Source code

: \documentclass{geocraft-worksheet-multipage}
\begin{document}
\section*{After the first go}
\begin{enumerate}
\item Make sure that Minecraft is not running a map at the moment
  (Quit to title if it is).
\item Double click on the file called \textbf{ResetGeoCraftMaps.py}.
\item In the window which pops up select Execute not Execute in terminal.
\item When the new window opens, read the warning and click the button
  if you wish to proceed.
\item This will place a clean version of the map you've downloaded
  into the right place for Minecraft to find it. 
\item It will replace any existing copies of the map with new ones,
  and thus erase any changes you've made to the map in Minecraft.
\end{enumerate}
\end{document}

◇ ◇ ◇ ◇ ◇ ◇ ◇

*Prompt*
All lines of the material that contain the string "will" are to be copied.

*Output for this exercise*
\item This will place a clean version of the map you've downloaded
\item It will replace any existing copies of the map with new ones,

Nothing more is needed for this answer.